Iran may have lost in the arrangement too. United Nations reports and Western countries say Pyongyang sold ballistic missile technology to Iran, helping it raise cash to avoid international sanctions. Iran has never acknowledged purchasing missile technology from North Korea, but hardliners within Iran have long applauded Pyongyang’s tough line against the US.
“North Korea did not give a positive answer to the US for negotiation,” Iran’s hardline Kayhan newspaper wrote last August. “Without a doubt it is possible to say that North Korea learned from the fruitless and disastrous negotiations of Iran with the US. And it has not accepted to get itself into the curl of deceit of the US.”
But since Kim agreed to talks with Trump, hardliners have gone silent.

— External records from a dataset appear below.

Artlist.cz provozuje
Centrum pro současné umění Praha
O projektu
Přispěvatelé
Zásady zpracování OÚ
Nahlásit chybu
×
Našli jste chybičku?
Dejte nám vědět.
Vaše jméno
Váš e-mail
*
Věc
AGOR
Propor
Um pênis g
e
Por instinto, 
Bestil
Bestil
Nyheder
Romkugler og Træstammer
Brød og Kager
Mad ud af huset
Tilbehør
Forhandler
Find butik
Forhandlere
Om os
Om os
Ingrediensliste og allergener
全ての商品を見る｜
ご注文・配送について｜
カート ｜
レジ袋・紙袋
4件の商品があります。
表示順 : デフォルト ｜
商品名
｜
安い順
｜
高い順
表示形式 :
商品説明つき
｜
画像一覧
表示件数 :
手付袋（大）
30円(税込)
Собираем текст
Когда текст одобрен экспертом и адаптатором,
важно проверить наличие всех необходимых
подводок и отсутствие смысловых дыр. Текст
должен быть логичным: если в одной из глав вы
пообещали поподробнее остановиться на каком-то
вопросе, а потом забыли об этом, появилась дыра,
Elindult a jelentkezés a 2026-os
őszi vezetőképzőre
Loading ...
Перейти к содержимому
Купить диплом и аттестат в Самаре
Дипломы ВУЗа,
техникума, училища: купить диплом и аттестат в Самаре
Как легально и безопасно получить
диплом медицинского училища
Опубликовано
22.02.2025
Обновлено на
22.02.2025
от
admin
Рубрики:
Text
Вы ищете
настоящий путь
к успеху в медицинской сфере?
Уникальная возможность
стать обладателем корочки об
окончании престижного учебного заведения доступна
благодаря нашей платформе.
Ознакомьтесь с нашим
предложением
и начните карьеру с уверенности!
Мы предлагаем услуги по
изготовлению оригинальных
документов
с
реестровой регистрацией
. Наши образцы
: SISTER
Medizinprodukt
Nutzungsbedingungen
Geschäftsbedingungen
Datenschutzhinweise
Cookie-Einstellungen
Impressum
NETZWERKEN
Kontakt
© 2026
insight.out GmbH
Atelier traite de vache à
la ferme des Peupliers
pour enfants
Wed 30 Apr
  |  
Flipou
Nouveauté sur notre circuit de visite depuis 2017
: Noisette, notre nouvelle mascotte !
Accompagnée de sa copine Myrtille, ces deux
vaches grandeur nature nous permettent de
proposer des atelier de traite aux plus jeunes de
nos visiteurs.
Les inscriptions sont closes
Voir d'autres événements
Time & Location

Rowhani, a relatively moderate cleric within the theocracy, always supported a diplomatic solution to end the state of war on the Korean peninsula. But he criticised the US in November when Trump pursued negotiations with North Korea, calling the American leader untrustworthy.
“Americans are sending a message to some countries in eastern Asia to come and enter negotiations,” Rowhani said. “Have they lost their minds to talk to you? You have already trampled on recent negotiations.”
Tehran-based political analyst Saeed Leilaz said he believed any agreement between Trump and Kim would affect China, one of Iran’s main outlets to the world. Trade between Iran and China was over US$37 billion in 2017, 19 per cent higher than the year before.
“If they reach an agreement, pressure on Iran will be increased,” Leilaz said. “The agreement is a kind of deal between the US and China, too.”
Already, Ali Akbar Velayati, a prominent foreign adviser to Khamenei, has suggested Iran turn towards the East. “Our national interests are compatible with Russian and Chinese interests in many fields,” he said.
Back on the street, Shahab Mousavi, a 29-year-old electrical engineer, said he worried the Trump-Kim talks meant only tougher times ahead.
“Surely, Trump will add pressure on Iran after reaching a deal with North Korea,” Mousavi said. “We have no chance except resisting the US’ bullying policy.”
Mohammad Rajabi, a 22-year-old engineering student at Tehran Azad University, offered another idea. “I wish we were in negotiations with the US instead of Kim,” he said. “In a smart way, Kim turned the threat of war to talks. We could do that too.”